▶ _Exercise_
Every line holding the string "skin" is to be copied from the entries below.

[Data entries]
________________

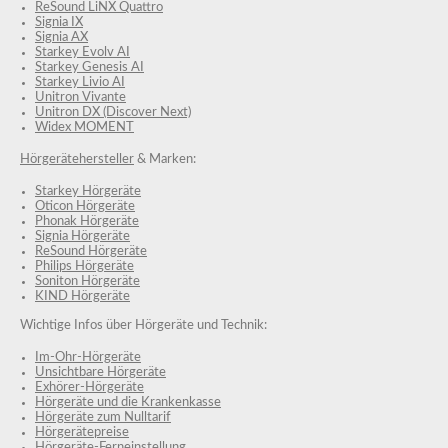
ReSound LiNX Quattro
Signia IX
Signia AX
Starkey Evolv AI
Starkey Genesis AI
Starkey Livio AI
Unitron Vivante
Unitron DX (Discover Next)
Widex MOMENT
Hörgerätehersteller
& Marken:
Starkey Hörgeräte
Oticon Hörgeräte
Phonak Hörgeräte
Signia Hörgeräte
ReSound Hörgeräte
Philips Hörgeräte
Soniton Hörgeräte
KIND Hörgeräte
Wichtige Infos über Hörgeräte und Technik:
Im-Ohr-Hörgeräte
Unsichtbare Hörgeräte
Exhörer-Hörgeräte
Hörgeräte und die Krankenkasse
Hörgeräte zum Nulltarif
Hörgerätepreise
Hörgeräte-Ferneinstellung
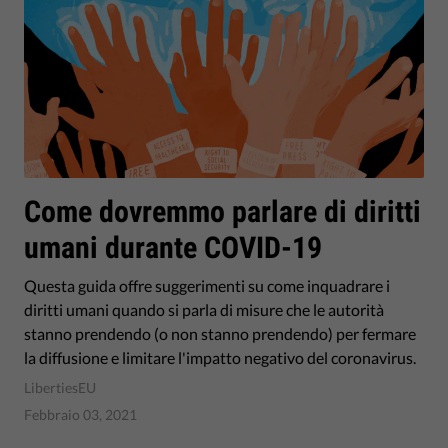
Come dovremmo parlare di diritti
umani durante COVID-19
Questa guida offre suggerimenti su come inquadrare i
diritti umani quando si parla di misure che le autorità
stanno prendendo (o non stanno prendendo) per fermare
la diffusione e limitare l'impatto negativo del coronavirus.
LibertiesEU
Febbraio 03, 2021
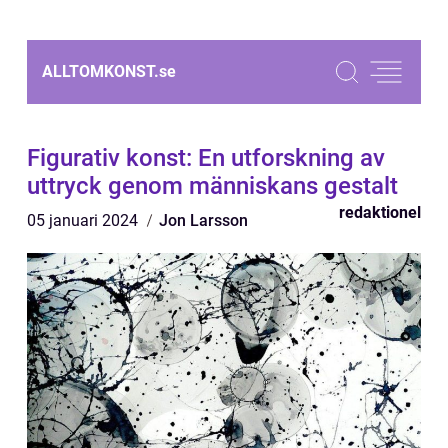
ALLTOMKONST.
se
Figurativ konst: En utforskning av
uttryck genom människans gestalt
redaktionel
05 januari 2024
Jon Larsson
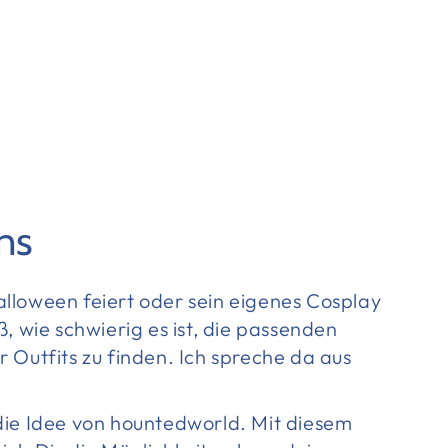
ns
lloween feiert oder sein eigenes Cosplay
ß, wie schwierig es ist, die passenden
 Outfits zu finden. Ich spreche da aus
die Idee von hountedworld. Mit diesem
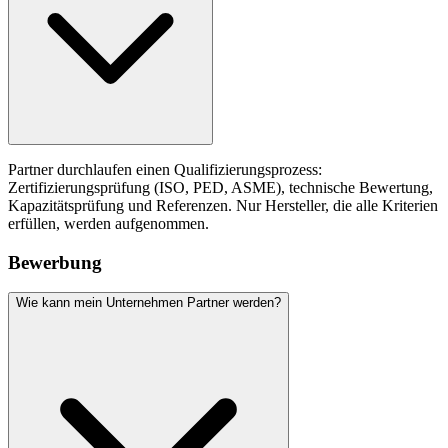
Partner durchlaufen einen Qualifizierungsprozess:
Zertifizierungsprüfung (ISO, PED, ASME), technische Bewertung,
Kapazitätsprüfung und Referenzen. Nur Hersteller, die alle Kriterien
erfüllen, werden aufgenommen.
Bewerbung
Wie kann mein Unternehmen Partner werden?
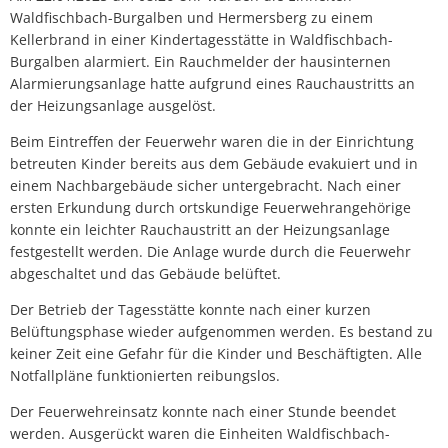
Waldfischbach-Burgalben und Hermersberg zu einem
Kellerbrand in einer Kindertagesstätte in Waldfischbach-
Burgalben alarmiert. Ein Rauchmelder der hausinternen
Alarmierungsanlage hatte aufgrund eines Rauchaustritts an
der Heizungsanlage ausgelöst.
Beim Eintreffen der Feuerwehr waren die in der Einrichtung
betreuten Kinder bereits aus dem Gebäude evakuiert und in
einem Nachbargebäude sicher untergebracht. Nach einer
ersten Erkundung durch ortskundige Feuerwehrangehörige
konnte ein leichter Rauchaustritt an der Heizungsanlage
festgestellt werden. Die Anlage wurde durch die Feuerwehr
abgeschaltet und das Gebäude belüftet.
Der Betrieb der Tagesstätte konnte nach einer kurzen
Belüftungsphase wieder aufgenommen werden. Es bestand zu
keiner Zeit eine Gefahr für die Kinder und Beschäftigten. Alle
Notfallpläne funktionierten reibungslos.
Der Feuerwehreinsatz konnte nach einer Stunde beendet
werden. Ausgerückt waren die Einheiten Waldfischbach-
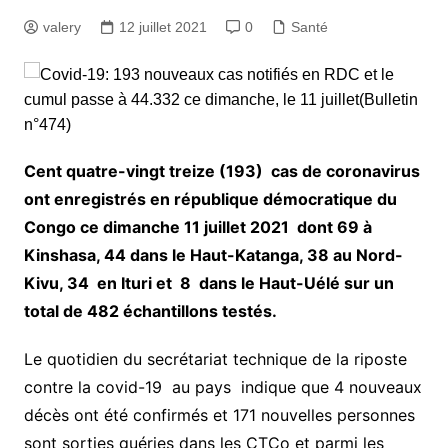
valery
12 juillet 2021
0
Santé
Cent quatre-vingt treize (193) cas de coronavirus
ont enregistrés en république démocratique du
Congo ce dimanche 11 juillet 2021 dont 69 à
Kinshasa, 44 dans le Haut-Katanga, 38 au Nord-
Kivu, 34 en Ituri et 8 dans le Haut-Uélé sur un
total de 482 échantillons testés.
Le quotidien du secrétariat technique de la riposte
contre la covid-19 au pays indique que 4 nouveaux
décès ont été confirmés et 171 nouvelles personnes
sont sorties guéries dans les CTCo et parmi les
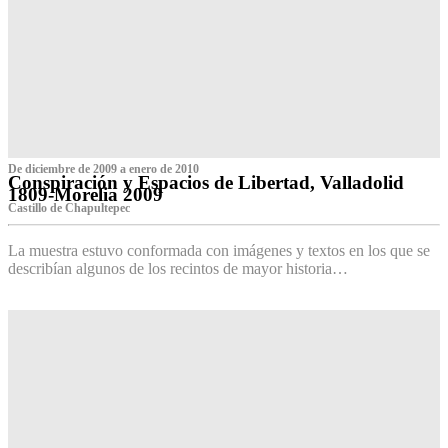
De diciembre de 2009 a enero de 2010
Conspiración y Espacios de Libertad, Valladolid
1809-Morelia 2009
Castillo de Chapultepec
La muestra estuvo conformada con imágenes y textos en los que se
describían algunos de los recintos de mayor historia…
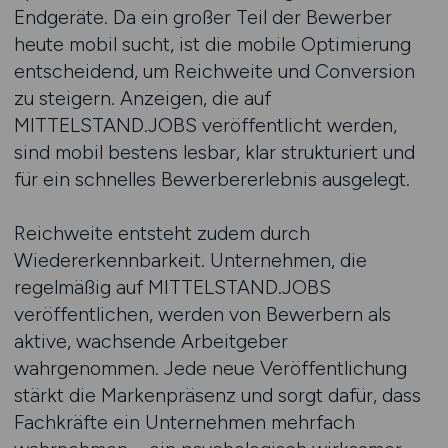
Endgeräte. Da ein großer Teil der Bewerber
heute mobil sucht, ist die mobile Optimierung
entscheidend, um Reichweite und Conversion
zu steigern. Anzeigen, die auf
MITTELSTAND.JOBS veröffentlicht werden,
sind mobil bestens lesbar, klar strukturiert und
für ein schnelles Bewerbererlebnis ausgelegt.
Reichweite entsteht zudem durch
Wiedererkennbarkeit. Unternehmen, die
regelmäßig auf MITTELSTAND.JOBS
veröffentlichen, werden von Bewerbern als
aktive, wachsende Arbeitgeber
wahrgenommen. Jede neue Veröffentlichung
stärkt die Markenpräsenz und sorgt dafür, dass
Fachkräfte ein Unternehmen mehrfach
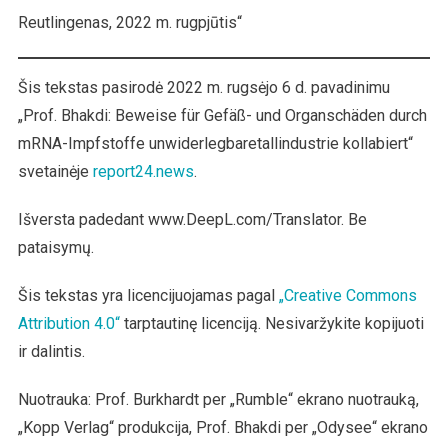
Reutlingenas, 2022 m. rugpjūtis“
Šis tekstas pasirodė 2022 m. rugsėjo 6 d. pavadinimu
„Prof. Bhakdi: Beweise für Gefäß- und Organschäden durch
mRNA-Impfstoffe unwiderlegbaretallindustrie kollabiert“
svetainėje
report24.news
.
Išversta padedant www.DeepL.com/Translator. Be
pataisymų.
Šis tekstas yra licencijuojamas pagal
„Creative Commons
Attribution 4.0“
tarptautinę licenciją. Nesivaržykite kopijuoti
ir dalintis.
Nuotrauka: Prof. Burkhardt per „Rumble“ ekrano nuotrauką,
„Kopp Verlag“ produkcija, Prof. Bhakdi per „Odysee“ ekrano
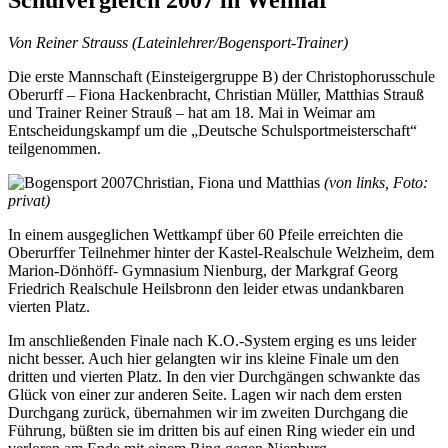
Von Reiner Strauss (Lateinlehrer/Bogensport-Trainer)
Die erste Mannschaft (Einsteigergruppe B) der Christophorusschule
Oberurff – Fiona Hackenbracht, Christian Müller, Matthias Strauß
und Trainer Reiner Strauß – hat am 18. Mai in Weimar am
Entscheidungskampf um die „Deutsche Schulsportmeisterschaft“
teilgenommen.
Christian, Fiona und Matthias
(von links, Foto:
privat)
In einem ausgeglichen Wettkampf über 60 Pfeile erreichten die
Oberurffer Teilnehmer hinter der Kastel-Realschule Welzheim, dem
Marion-Dönhöff- Gymnasium Nienburg, der Markgraf Georg
Friedrich Realschule Heilsbronn den leider etwas undankbaren
vierten Platz.
Im anschließenden Finale nach K.O.-System erging es uns leider
nicht besser. Auch hier gelangten wir ins kleine Finale um den
dritten und vierten Platz. In den vier Durchgängen schwankte das
Glück von einer zur anderen Seite. Lagen wir nach dem ersten
Durchgang zurück, übernahmen wir im zweiten Durchgang die
Führung, büßten sie im dritten bis auf einen Ring wieder ein und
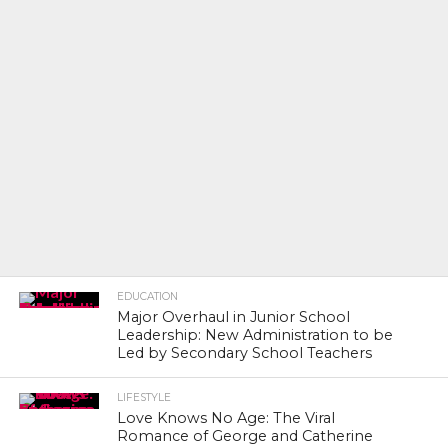
EDUCATION
Major Overhaul in Junior School
Leadership: New Administration to be
Led by Secondary School Teachers
LIFESTYLE
Love Knows No Age: The Viral
Romance of George and Catherine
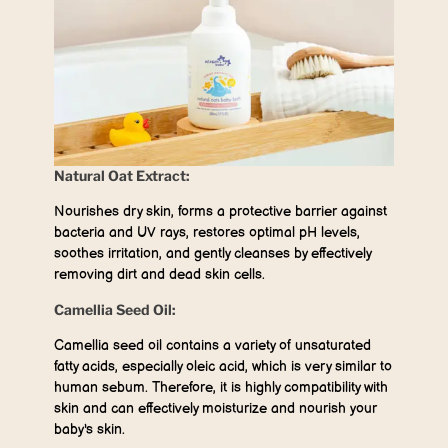
Natural Oat Extract:
Nourishes dry skin, forms a protective barrier against
bacteria and UV rays, restores optimal pH levels,
soothes irritation, and gently cleanses by effectively
removing dirt and dead skin cells.
Camellia Seed Oil:
Camellia seed oil contains a variety of unsaturated
fatty acids, especially oleic acid, which is very similar to
human sebum. Therefore, it is highly compatibility with
skin and can effectively moisturize and nourish your
baby's skin.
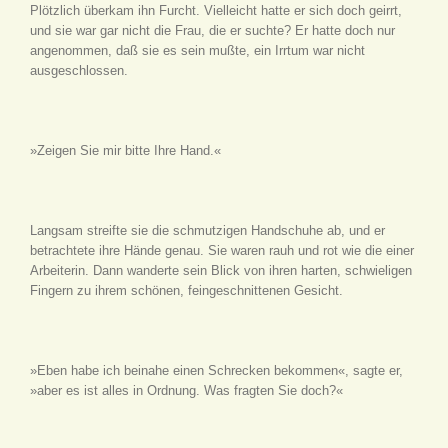
Plötzlich überkam ihn Furcht. Vielleicht hatte er sich doch geirrt,
und sie war gar nicht die Frau, die er suchte? Er hatte doch nur
angenommen, daß sie es sein mußte, ein Irrtum war nicht
ausgeschlossen.
»Zeigen Sie mir bitte Ihre Hand.«
Langsam streifte sie die schmutzigen Handschuhe ab, und er
betrachtete ihre Hände genau. Sie waren rauh und rot wie die einer
Arbeiterin. Dann wanderte sein Blick von ihren harten, schwieligen
Fingern zu ihrem schönen, feingeschnittenen Gesicht.
»Eben habe ich beinahe einen Schrecken bekommen«, sagte er,
»aber es ist alles in Ordnung. Was fragten Sie doch?«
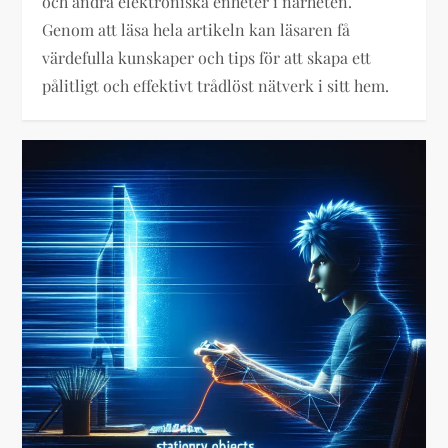
och andra elektroniska enheter i närheten.
Genom att läsa hela artikeln kan läsaren få
värdefulla kunskaper och tips för att skapa ett
pålitligt och effektivt trådlöst nätverk i sitt hem.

________________

▶ _Answer section_
Nourishes dry skin, forms a protective barrier against
removing dirt and dead skin cells.
skin and can effectively moisturize and nourish your
baby's skin.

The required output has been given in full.